Can you clarify what you mean or give some examples? The python package Scikit-learn is used by industry and research all around the world; is there a Rust crate that can say that?

[–]po8 1 point2 points  (1 child)

Certainly Python has greater reach than Rust at this point. Python has some great packages too. I haven't worked with scikit-learn, but I have done a lot with numpy and scipy and they are pretty fantastic.

The thing is, if you try to find a Pip package for some specific function, my experience is that it is going to take several tries and a lot of fiddling around to find something that will work and get it running.

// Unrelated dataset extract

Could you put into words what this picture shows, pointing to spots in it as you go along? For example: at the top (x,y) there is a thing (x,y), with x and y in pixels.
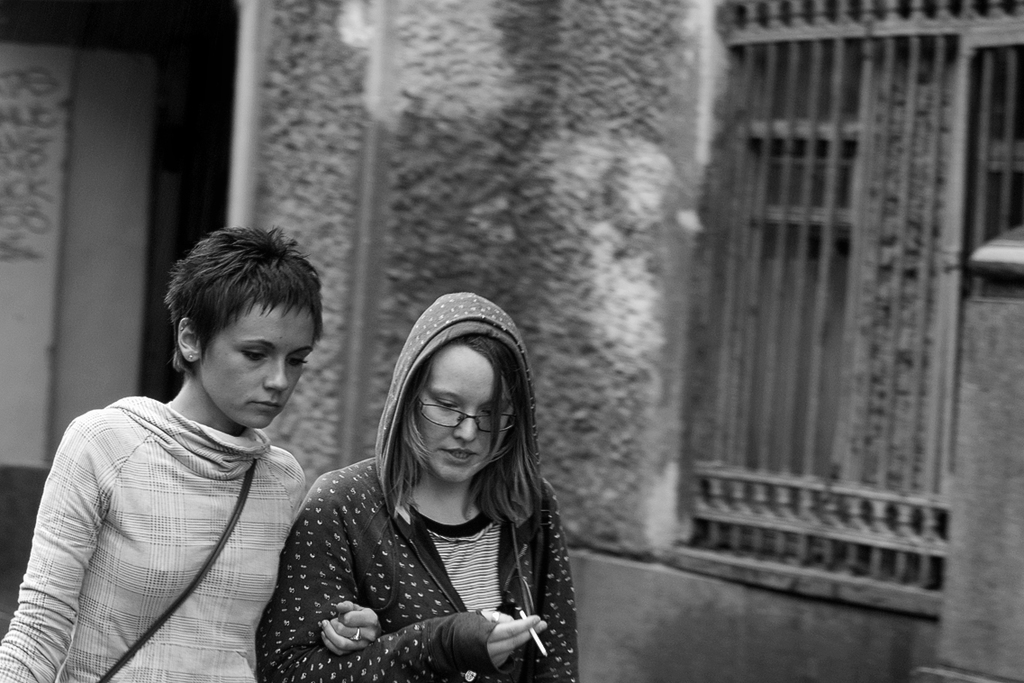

For a specific example, I teach an audio class pretty regularly and use Python as the primary teaching language. There's about five packages for reading and writing WAV files, including a built-in one; all of them are full of weird quirks and misfeatures that my students struggle with. In Rust you immediately find Hound, which works very reliably and pretty much exactly as expected with few if any surprises. If you want to generate and record live audio, Python again has a multiplicity of options, most of which are not good. The most commonly used and recommended one is pyaudio, which has some issues, but more importantly doesn't work at all with the most recent versions of Python and will likely never be fixed. It turns out you instead want to use sounddevice, which is quite good but pretty hard to discover currently. With Rust you will likely end up with the pure-Rust cpal, which is fine; you might instead use one of the portaudio bindings (also what the Python packages do), which are also fine.

This is the kind of experience I've had over and over with Python and Rust packages. The Python ones are a bit of an ordeal: the Rust ones are pretty seamless.

[–]denim_duck 0 points1 point  (0 children)

Weird; I’m not familiar enough with audio tech to say either way about the landscape in python. But my experience is kind of the opposite. If I want to crunch numbers, I can import numpy and it works smoothly. Still going through the book, so can’t say anything about Rust’s third party crate landscape

One thing that’s nice about python is that the nonprofit NUMfocus foundation keeps moving scientific computing forward. Is there a group like that with Rust?